[[ EXERCISE TEXT open ]]

• 综述:脑损伤修复保护与再生 •

改善脑老化的治疗的神经营养分子

• 出版日期:2023-01-15 发布日期:2022-06-16

Neurotrophic fragments as therapeutic alternatives to ameliorate brain aging

Itzel Ortiz Flores1, Samuel Treviño2, Alfonso Díaz2, *

1. 1Department of Health Sciences, School of Medicine, University of the Americas Puebla, Puebla, Mexico; 2Faculty of Chemical Sciences, Benemerita Autonomous University of Puebla, Puebla, Mexico
• Online:2023-01-15 Published:2022-06-16
• Contact: Alfonso Díaz, PhD, alfonso.diaz@correo.buap.mx.

Abstract: Aging is a global phenomenon and a complex biological process of all living beings that introduces various changes. During this physiological process, the brain is the most affected organ due to changes in its structural and chemical functions, such as changes in plasticity and decrease in the number, diameter, length, and branching of dendrites and dendritic spines. Likewise, it presents a great reduction in volume resulting from the contraction of the gray matter. Consequently, aging can affect not only cognitive functions, including learning and memory, but also the quality of life of older people. As a result of the phenomena, various molecules with notable neuroprotective capacity have been proposed, which provide a therapeutic alternative for people under conditions of aging or some neurodegenerative diseases. It is important to indicate that in recent years the use of molecules with neurotrophic activity has shown interesting results when evaluated in in vivo models. This review aims to describe the neurotrophic potential of molecules such as resveratrol (3,5,4′-trihydroxystilbene), neurotrophins (brain-derived neurotrophic factor), and neurotrophic-type compounds such as the terminal carboxyl domain of the heavy chain of tetanus toxin, cerebrolysin, neuropeptide-12, and rapamycin. Most of these molecules have been evaluated by our research group. Studies suggest that these molecules exert an important therapeutic potential, restoring brain function in aging conditions or models of neurodegenerative diseases. Hence, our interest is in describing the current scientific evidence that supports the therapeutic potential of these molecules with active neurotrophic.

[[ EXERCISE TEXT closed ]]

DESCRIPTION OF THE TASK:
Quote everything from "Neurotrophic fragments as" down to "Díaz, PhD, alfonso.diaz@correo.buap.mx." in the text on brain aging. The items have no connection to the text on brain aging.

[[ EXTRACTED MATERIAL open ]]

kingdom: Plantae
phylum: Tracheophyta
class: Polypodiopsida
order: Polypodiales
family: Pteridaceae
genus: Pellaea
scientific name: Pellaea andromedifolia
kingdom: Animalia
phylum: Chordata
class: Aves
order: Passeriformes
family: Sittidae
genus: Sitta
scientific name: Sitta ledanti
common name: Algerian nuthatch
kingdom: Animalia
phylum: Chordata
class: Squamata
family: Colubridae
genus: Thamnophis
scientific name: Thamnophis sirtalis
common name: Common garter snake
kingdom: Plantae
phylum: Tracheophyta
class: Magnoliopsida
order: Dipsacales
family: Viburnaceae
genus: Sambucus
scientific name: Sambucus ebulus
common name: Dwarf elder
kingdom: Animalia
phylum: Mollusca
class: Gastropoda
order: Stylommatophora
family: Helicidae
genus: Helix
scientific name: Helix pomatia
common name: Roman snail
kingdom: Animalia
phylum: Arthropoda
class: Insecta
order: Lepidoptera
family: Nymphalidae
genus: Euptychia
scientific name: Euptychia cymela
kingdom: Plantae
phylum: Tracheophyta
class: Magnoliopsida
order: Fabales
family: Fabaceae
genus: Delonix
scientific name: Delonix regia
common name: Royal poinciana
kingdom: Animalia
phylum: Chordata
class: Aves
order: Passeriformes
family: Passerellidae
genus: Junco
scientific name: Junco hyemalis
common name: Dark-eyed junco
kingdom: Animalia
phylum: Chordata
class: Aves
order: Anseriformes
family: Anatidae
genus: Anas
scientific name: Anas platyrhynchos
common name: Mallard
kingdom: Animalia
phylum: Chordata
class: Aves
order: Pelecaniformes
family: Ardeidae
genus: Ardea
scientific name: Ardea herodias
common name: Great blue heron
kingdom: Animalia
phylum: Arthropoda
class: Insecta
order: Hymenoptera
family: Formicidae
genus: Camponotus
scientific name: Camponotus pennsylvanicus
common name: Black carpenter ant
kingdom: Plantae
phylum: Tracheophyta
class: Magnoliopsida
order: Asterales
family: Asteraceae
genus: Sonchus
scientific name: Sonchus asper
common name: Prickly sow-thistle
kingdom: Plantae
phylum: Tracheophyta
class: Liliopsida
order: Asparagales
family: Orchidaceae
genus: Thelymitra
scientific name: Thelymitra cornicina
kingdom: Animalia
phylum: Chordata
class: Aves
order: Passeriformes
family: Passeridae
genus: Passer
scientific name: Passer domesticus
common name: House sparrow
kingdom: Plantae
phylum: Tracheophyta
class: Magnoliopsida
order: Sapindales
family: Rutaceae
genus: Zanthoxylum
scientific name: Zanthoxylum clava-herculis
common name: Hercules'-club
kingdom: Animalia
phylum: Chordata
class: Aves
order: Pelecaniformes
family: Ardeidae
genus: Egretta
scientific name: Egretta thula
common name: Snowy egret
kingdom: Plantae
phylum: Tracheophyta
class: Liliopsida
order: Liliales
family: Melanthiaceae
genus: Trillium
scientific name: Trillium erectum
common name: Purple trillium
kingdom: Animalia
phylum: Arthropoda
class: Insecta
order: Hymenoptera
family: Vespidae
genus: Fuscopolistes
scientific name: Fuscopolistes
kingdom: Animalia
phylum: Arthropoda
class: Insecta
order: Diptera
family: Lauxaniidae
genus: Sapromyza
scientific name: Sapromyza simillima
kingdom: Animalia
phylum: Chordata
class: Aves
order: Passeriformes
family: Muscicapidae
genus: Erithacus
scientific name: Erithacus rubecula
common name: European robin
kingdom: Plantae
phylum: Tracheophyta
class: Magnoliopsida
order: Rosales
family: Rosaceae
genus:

[[ EXTRACTED MATERIAL closed ]]

YOUR RESPONSE:
Neurotrophic fragments as therapeutic alternatives to ameliorate brain aging

Itzel Ortiz Flores1, Samuel Treviño2, Alfonso Díaz2, *

1. 1Department of Health Sciences, School of Medicine, University of the Americas Puebla, Puebla, Mexico; 2Faculty of Chemical Sciences, Benemerita Autonomous University of Puebla, Puebla, Mexico
• Online:2023-01-15 Published:2022-06-16
• Contact: Alfonso Díaz, PhD, alfonso.diaz@correo.buap.mx.